U.S. Treasury names Bank of New York Mellon and Robinhood to assist with Trump Accounts
According to the announcement, BNY will help manage the initial accounts and also participate in developing a dedicated Trump Accounts App. The app is positioned as a “white-label” product, designed and operated under government leadership, emphasizing security and ease of use so that families can conveniently check and manage account assets. The official statement notes that overall control of the entire system will remain with the Treasury, including account operations and platform governance, to ensure public funds operate under strict regulation.
Under the partnership structure, BNY has already established a partnership with Robinhood, and the latter will serve as the broker and initial trustee for Trump Accounts. In addition, the interface design will be handled jointly by National Design Studio and Robinhood, emphasizing the creation of an intuitive user experience so that families can enter the capital markets with a low barrier to entry. Overall, the structure indicates that this program is not a single government initiative, but rather a cross-industry collaboration combining a bank, a broker, and a design team.
The Treasury also emphasized that this action is based on its long-standing statutory authority to appoint “financial agents,” enabling it to designate qualified financial institutions to represent the government in providing financial services in the capacity of trustee. The official statement says that all participating institutions must meet strict regulatory standards, performance requirements, and cybersecurity controls to ensure the safety of public funds and to protect government interests.
The government provides $1,000 to each newborn—under the system, there can be a million dollars at age 28
In terms of policy design, Trump Accounts is positioned as an investment account designed for U.S. citizens under 18. Under the current plan, the government will provide an initial investment amount of $1,000 for each newborn during the period from 2025 to 2028, and invest it directly into the market. After that, parents may contribute an additional maximum of $5,000 per year, and employers may also contribute an additional maximum of $2,500 for their employees’ children, with tax advantages.

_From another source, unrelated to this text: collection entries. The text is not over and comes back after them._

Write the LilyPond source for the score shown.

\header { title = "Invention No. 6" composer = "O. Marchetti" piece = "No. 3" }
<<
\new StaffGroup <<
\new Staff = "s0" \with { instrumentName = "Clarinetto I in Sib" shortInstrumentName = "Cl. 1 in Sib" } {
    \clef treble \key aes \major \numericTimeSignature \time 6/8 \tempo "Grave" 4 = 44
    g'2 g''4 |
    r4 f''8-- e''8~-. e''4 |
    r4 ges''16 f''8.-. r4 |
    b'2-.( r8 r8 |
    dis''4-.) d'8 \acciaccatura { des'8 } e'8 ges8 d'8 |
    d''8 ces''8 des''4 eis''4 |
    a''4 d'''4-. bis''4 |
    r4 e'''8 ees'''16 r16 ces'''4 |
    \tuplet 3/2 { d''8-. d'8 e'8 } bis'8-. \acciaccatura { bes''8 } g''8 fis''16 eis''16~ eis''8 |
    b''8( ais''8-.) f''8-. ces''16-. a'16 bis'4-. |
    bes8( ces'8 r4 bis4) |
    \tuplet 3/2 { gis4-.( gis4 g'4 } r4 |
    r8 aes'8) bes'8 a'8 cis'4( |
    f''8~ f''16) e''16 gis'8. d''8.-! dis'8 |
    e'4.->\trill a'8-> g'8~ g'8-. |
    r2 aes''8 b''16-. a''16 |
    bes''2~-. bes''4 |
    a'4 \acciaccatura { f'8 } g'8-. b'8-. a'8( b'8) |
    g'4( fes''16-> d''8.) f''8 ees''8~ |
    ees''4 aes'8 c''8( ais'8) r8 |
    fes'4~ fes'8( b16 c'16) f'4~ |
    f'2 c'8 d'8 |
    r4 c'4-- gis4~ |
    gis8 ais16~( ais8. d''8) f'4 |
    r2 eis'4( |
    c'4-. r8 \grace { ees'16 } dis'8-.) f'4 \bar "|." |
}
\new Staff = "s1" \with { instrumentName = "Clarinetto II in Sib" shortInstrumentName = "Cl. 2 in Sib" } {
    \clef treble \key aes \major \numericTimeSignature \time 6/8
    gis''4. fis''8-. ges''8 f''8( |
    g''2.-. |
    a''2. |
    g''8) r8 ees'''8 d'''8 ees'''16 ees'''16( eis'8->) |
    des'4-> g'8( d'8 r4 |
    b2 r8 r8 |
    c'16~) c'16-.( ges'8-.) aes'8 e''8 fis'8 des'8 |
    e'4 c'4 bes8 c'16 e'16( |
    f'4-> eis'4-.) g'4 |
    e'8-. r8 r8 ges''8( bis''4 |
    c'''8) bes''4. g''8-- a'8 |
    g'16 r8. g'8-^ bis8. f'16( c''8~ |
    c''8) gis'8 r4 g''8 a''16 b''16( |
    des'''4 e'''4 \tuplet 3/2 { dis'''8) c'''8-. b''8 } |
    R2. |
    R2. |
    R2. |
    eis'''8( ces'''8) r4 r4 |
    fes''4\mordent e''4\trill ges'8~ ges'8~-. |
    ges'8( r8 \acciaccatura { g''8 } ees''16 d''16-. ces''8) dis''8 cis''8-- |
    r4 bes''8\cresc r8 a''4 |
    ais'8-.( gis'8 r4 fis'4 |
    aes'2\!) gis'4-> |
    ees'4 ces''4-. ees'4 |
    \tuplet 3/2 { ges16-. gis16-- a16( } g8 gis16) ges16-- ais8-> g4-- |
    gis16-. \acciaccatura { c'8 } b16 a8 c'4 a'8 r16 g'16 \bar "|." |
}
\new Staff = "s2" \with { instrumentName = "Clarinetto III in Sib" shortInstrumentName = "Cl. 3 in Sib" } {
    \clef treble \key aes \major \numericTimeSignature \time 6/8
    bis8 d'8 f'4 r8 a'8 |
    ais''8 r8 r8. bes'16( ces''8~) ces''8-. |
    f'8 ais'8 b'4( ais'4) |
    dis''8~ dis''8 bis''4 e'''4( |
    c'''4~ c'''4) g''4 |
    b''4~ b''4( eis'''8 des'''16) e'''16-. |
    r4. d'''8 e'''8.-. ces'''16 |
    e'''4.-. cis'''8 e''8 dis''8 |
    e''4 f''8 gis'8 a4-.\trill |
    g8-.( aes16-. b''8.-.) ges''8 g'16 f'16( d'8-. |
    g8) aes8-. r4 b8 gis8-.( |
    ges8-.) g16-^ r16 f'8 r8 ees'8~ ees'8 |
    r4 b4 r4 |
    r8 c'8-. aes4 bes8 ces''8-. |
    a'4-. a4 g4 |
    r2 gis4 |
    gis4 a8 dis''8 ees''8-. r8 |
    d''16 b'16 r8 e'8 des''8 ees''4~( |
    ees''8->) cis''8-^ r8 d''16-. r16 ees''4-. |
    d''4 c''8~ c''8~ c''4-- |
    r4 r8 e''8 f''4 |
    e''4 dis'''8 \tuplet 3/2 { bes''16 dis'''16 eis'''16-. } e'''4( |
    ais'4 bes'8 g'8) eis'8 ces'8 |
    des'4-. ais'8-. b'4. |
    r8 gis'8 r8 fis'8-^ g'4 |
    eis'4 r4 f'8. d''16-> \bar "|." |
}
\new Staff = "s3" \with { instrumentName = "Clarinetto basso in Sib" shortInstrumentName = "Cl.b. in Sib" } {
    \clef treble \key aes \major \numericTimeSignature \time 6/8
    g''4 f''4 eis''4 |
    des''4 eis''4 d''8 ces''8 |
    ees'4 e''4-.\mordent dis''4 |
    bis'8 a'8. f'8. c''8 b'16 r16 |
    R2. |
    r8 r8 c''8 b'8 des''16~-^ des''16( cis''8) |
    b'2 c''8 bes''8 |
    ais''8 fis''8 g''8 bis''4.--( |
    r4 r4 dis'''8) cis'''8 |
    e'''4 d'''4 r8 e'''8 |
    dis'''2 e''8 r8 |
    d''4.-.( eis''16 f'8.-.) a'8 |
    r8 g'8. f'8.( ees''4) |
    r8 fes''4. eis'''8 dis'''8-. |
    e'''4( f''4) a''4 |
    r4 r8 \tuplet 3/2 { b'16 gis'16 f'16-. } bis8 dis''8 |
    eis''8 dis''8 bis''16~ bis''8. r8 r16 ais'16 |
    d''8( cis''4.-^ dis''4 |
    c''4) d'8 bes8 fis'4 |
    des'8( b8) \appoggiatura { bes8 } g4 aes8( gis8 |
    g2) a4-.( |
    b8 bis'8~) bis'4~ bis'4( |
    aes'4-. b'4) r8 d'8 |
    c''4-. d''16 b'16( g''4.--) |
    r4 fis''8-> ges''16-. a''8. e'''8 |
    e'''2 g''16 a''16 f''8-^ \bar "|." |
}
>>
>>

Regarding investment targets, the policy sets clear restrictions: the funds must be invested in low-cost index funds or ETFs that track the U.S. stock market benchmark, and the management fee must not exceed 0.1% to ensure that the long-term compounding effect is not eroded by fees. This design is viewed as directly tying everyday people’s assets to the growth of the U.S. economy, enabling long-term wealth accumulation through capital markets.
The account mechanism is similar to an individual retirement account (IRA). In principle, the funds may not be accessed before age 18; after reaching adulthood, they can be converted into a long-term investment account to continue accumulating. If funds are withdrawn early, there may be restrictions or penalties, but there are exceptions for purposes such as education expenses and first-home purchases.
White House economic adviser-related estimates, assuming an annualized return rate of about 10%, suggest that the $1,000 provided by the government alone could grow to about $5,800 after 18 years. If households continue contributing the maximum amount each year, the asset size could potentially exceed $300,000 at age 18, and even reach a $1 million level by age 28—becoming a core selling point in the policy promotion.